Contester un testament est possible. Présentation de ce que dit la loi.

Dans quel cas peut-on contester un testament ?
Contester un testament : quelle législation ?

Il est assez commun de voir des héritiers successoraux vouloir annuler ou contester un testament qui leur est défavorable, qui leur semble injuste voir vicié. Il existe différents types de testaments et voici ce que prévoit la législation.
 

Contester un testament olographe

Un testament olographe est rédigé sans l’aide d’un notaire. Il peut être déposé ou non chez celui-ci.
Dans ce cas précis, il doit être écrit en entier, daté et signé par le testateur, ce que prévoit l’article 970 du Code Civil.

Si l’une de ces formalités venait à faire défaut, la contestation se fera lors d’une procédure spécifique devant le tribunal de grande instance. Il faut être accompagné d’un avocat spécialisé en droit des successions.
 

Contester un testament authentique

Il s’agit d’un testament rédigé par un notaire et donc enregistré chez ce dernier. Voici ce que disent les articles 971 et suivants du Code Civil : « Le testament par acte public est reçu par deux notaires ou pas un notaire assisté de deux témoins » qui ne peuvent être « ni les légataires, à quelque titre qu’ils soient, ni leurs parents ou alliés jusqu’au quatrième degré inclusivement, ni les clercs des notaires par lesquels les actes seront reçus ».

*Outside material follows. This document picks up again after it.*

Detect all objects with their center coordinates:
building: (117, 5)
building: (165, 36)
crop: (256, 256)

L’article 972 du même code civil prévoit que l’annulation peut être obtenue si aucune lecture n’a été faite au testateur et qu’il n’en est pas fait « mention expresse » dans l’acte.
 

Deux clauses importantes


En dehors de la nature du testament (olographe ou authentique), deux clauses permettent de le contester voire de l’annuler :
 
  • « L’insanité d’esprit », l’article 901 du Code civil prévoit que pour que l’acte soit valable, il faut être sain d’esprit et qu’il sera non valable si le consentement a été vicié par l’erreur, le dol ou la violence.
 
  • « L’atteinte à la clause réservataire », le Code civil prévoit que certains héritiers réservataires (les descendants légitimes, naturels ou adoptifs, le conjoint survivant à défaut de descendants en vie), ont droit à une part minimale du patrimoine du donateur, appelée réserve, que les donations doivent respecter.

Ainsi, le défunt peut transmettre à la personne de son choix la quotité disponible, c'est-à-dire la part de patrimoine "non réservée ». Elle correspond à la moitié des biens du donateur en présence d’un seul enfant, du tiers des biens en présence de deux enfants et du quart des biens en présence de trois enfants ou plus.

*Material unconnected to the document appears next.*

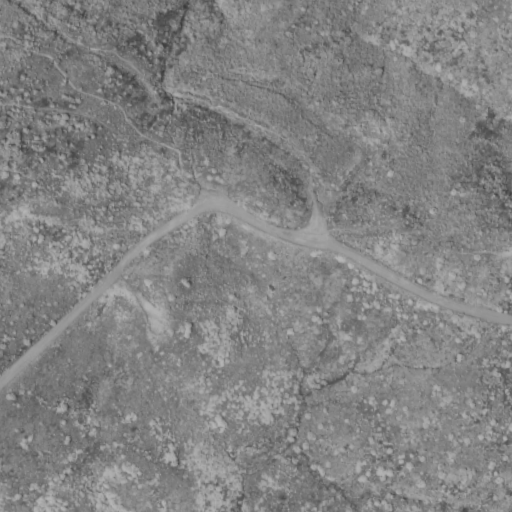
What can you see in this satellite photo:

En l’absence d’enfants et en présence d’un conjoint survivant, elle représente les trois-quarts des biens figurant à l’inventaire successoral. Si ces règles ne sont pas respectées, l’acte peut être contesté et la donation peut faire l’objet d’une réduction lors du règlement de la succession du donateur à hauteur de la quotité disponible.

A noter : les procédures sont complexes et répondent à des formalités très précises, il est donc fortement conseillé de solliciter l’aide d’un avocat avant toute procédure.